ArmanPersoNERCorpus is the first manually-annotated Persian Named-Entity (NE) dataset. We are releasing it only for academic research use.
The dataset includes 250,015 tokens and 7,682 Persian sentences in totall. It is available in 3 folds of training and test sets.
Each file contains one token, along with its manually annotated named-entity tag, per line. Each sentence is separated with a new line.

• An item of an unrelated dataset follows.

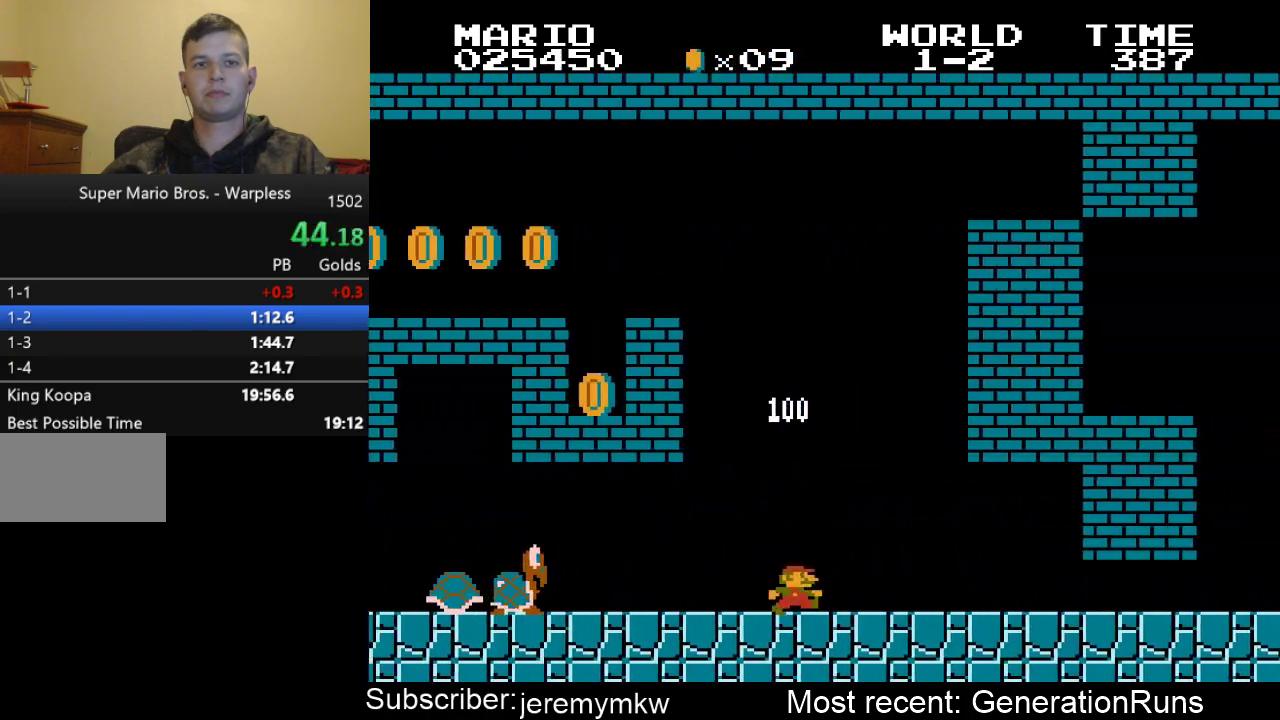
{"buttons": ["B", "DPAD_RIGHT"], "events": []}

NERtags are in IOB format. According to the instructions provided to the annotators, NEs are categorized into six classes person, organization (such as banks, ministries, embassies, teams, nationalities, networks and publishers), location (such as cities, villages, rivers, seas, golfs, deserts and mountains), facility (such as schools, universities, research centers, airports, railways, bridges, roads, harbors, stations, hospitals, parks, zoos and cinemas), product (such as books, newspapers, TV shows, movies, airplanes, ships, cars, theories, laws, agreements and religion), and event (such as wars, earthquakes, national holidays, festivals and conferences); other are the remaining tokens.
It is worth noting that annotating was a challenging task as tokens were categorized according to the context. For instance, “congress” is classified differently in the following two named-entity samples: “US Congress” (organization) and “Third International Congress of Marine Science” (event).